Here, I assume the ChatGPT architecture is similar to the published GPT-3 model [1].
The Transformer architecture used for GPT3 is much more memory-bound than compute-bound at a high parameter count and a low context size. A large batch size (3.2M across ~few thousands GPUs for GPT-3) is used during training, but relatively low computational power is needed at the inference time for non-batched applications such as real-time chat. OpenAI is probably batching multiple users' requests to improve the throughput.
GPT-3 has 175B parameters and would require 326GiB memory to store the weight in float16. Quantization methods are proposed to reduce the memory required to store model weights, where the model weights are stored in lower precision. In the GPTQ paper [2], the authors have shown that large GPT models perform almost as good as the original model with 4-bit per parameter, reducing the 175B model to less than 90GiB. 3-bit quantization is also considered, reducing the size to less than 70GiB.

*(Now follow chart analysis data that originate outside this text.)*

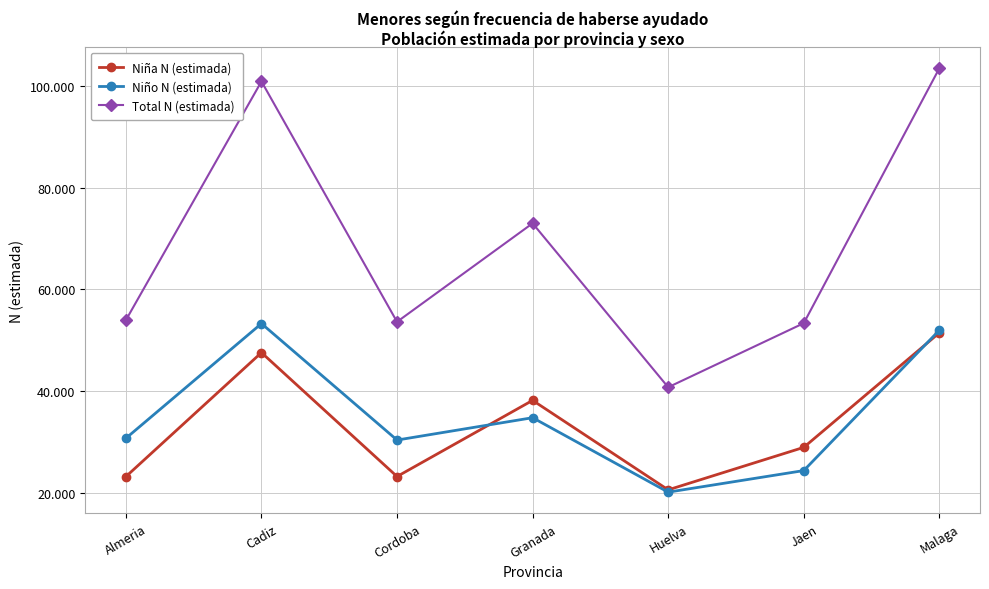

At Cordoba, list the series in order from largest to smallest.

Total N (estimada), Niño N (estimada), Niña N (estimada)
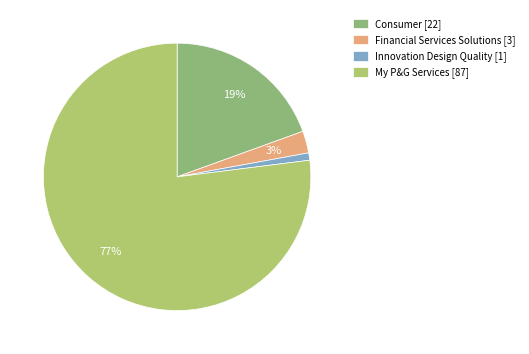

Count the number of slices in the pie.

4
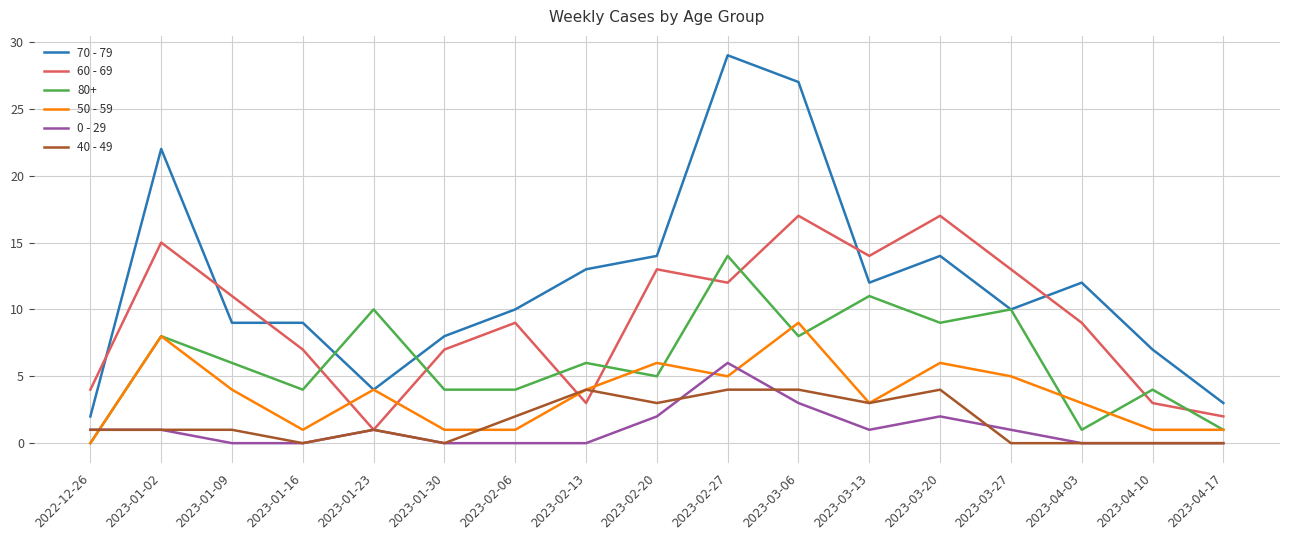

Which category has the lowest value in the 60 - 69 series?

2023-01-23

Note that additional memory required for internal states is small compared to the weights, especially if a memory-efficient attention is used.
Recently, such quantization methods have gained attention due to the release of the pre-trained LLaMA models.
Some people are running 65B LLaMA model even CPU-only [3] [4] with a reasonable throughput.
Therefore, for the question of whether it would be possible to run a 175B model in a home computer, I would say it is currently stretch but certainly possible if somewhat slow responses are acceptable.